Background information/Scenario

On 8 June 2017, Article 29 Data Protection Working Party (“A29WP”) adopted Opinion 2/2017 on personal data processing at work. Building on and complementing previous guidelines (namely Opinion 8/2001 and the 2002 Working Document on the surveillance of electronic communications in the workplace), the Opinion makes a new assessment of the balance between legitimate interests of employers and privacy expectations of employees, in view of recent technological progresses enabling increasingly invasive employees’ personal data processing.

Main issue

New technologies or new developments of existing technologies create new avenues for more systematic and intrusive data processing at work. These progresses, while reducing the cost and the visibility of the data processing performed by employers, increase its capacity and amplify the risk of further processing and of pervasive analysis of metadata. New business models and an increase in the practice of remote work create new challenges to employees’ (and their family’s) privacy and data protection. A29WP made clear that a new assessment is required for the purposes of balancing, on one side, the legitimate interest of the employer to perform specific data processing and, on the other side, the employees’ right to privacy, any time an employment relationship is in place, regardless of the type of contract on which the employment relationship is based on.

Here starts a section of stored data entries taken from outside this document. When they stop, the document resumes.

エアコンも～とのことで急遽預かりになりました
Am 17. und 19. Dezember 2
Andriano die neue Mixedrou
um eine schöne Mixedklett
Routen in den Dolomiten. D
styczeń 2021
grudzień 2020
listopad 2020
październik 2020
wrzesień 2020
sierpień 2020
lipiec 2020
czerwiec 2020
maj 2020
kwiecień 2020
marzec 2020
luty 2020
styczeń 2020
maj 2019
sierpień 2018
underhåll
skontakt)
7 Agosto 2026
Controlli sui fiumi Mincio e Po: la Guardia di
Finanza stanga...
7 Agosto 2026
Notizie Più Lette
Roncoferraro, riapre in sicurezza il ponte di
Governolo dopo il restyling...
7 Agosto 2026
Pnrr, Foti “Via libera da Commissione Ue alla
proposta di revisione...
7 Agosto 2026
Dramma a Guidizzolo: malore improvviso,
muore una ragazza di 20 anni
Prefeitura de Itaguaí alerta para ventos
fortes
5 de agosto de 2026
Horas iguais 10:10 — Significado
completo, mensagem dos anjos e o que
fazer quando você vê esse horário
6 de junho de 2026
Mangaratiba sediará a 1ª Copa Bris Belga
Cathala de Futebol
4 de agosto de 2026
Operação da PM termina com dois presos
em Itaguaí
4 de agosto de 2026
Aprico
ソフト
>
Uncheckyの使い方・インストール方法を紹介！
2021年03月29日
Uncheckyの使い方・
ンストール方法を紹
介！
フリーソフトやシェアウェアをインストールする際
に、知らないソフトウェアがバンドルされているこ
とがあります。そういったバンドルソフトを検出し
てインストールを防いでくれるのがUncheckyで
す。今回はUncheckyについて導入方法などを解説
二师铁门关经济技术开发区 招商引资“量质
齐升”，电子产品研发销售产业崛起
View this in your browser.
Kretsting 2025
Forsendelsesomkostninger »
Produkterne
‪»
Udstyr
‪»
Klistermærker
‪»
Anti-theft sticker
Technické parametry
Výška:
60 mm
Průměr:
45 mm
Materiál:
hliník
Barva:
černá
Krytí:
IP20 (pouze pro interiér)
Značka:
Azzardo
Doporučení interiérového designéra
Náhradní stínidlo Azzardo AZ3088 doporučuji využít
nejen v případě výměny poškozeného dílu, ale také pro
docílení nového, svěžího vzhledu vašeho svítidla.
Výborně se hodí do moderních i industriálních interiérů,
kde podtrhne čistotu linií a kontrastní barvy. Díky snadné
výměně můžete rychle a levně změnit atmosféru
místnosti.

The Opinion highlights the dependency resulting from the employment relationship, which impairs the chance of a freely given consent by the interested subjects (the employees). Consequently, employers will have to rely on different legal grounds for processing, for example on a legitimate interest (e.g. improvement of efficiency or protection of company assets), combined with a proportionality test assessing the necessity of that processing to achieve the sought legitimate purpose, and the proof that the risk to privacy is minimized by the adoption of adequate measures.

The Opinion refers both to the employers’ obligations deriving from the Directive 95/46/EC (Data Protection Directive, DPD) and to the additional obligations rising from the Regulation 2016/679 (General Data Protection Regulation, GDPR).

With regards to the DPD, A29WP underlines the necessity to apply three principles:

  • Legal grounds for data processing (Art.7), namely consent (in residual cases), performance of a contract, legal obligations, or legitimate interest.
  • Transparency in data processing (Art. 10 – 11), which entails the obligation to inform employees of the existence of any monitoring, its purposes and any other information necessary to guarantee fair processing.
  • Prohibition of automated decisions (Art.15), according to which data subjects hold the right not to be subject to a decision based solely on automated processing, where that decision produces legal effects or similarly significantly affects them.

The GDPR strengthens these principles with new obligations for the data controllers, including employers:

  • Employers need to implement data protection by design and by default towards their employees (Art. 25);
  • they have to carry out a Data Protection Impact Assessment (DPIA) where a type of processing, in particular using new technologies, and taking into account the nature, scope, context and purposes of the processing itself, is likely to result in a high risk to the rights and freedoms of the employee (Art. 35);
  • member States may provide for more specific rules to ensure stricter privacy protection (Art. 88).

The A29WP presented a series of scenarios of data processing at work in order to illustrate possible new breaches of employees’ privacy, for example describing the risks associated with the “bring your own device” practice and the use by employees of wearable devices provided by their employers.

Practical actions

As stressed in the Opinion’s conclusions, employers have to be aware that:

  • Electronic communications made from business premises enjoy the same protections as analogue communications, being covered by the notions of “private life” and “correspondence” within the meaning of Article 8 paragraph 1 of the European Convention.
  • According to the DPD, employers may only collect employees’ data for legitimate purposes, with their processing taking place under appropriate conditions and with an adequate legal basis for the processing.
  • Given the imbalance of power of the employment relationship in itself, consent is unlikely to be a legal basis for data processing at work. Employers will have to rely on other legal grounds, such as performance of a contract or legitimate interests, being the processing strictly necessary and complying with the principles of proportionality, and minimization.
  • Employees should be informed about possible monitoring, its purposes and circumstances, and should be free to refuse their data being captured by monitoring technologies. Policies and rules concerning legitimate monitoring should be elaborated with representative sample of employees, and be clear and readily accessible.
  • Employers must take the principle of data minimisation into account when deciding on the deployment of new technologies.
  • Employers should consider enabling employees to designate certain private spaces to which the employer may not gain access under any circumstances.
  • Any international transfer of employee data should take place only where an adequate level of protection is ensured.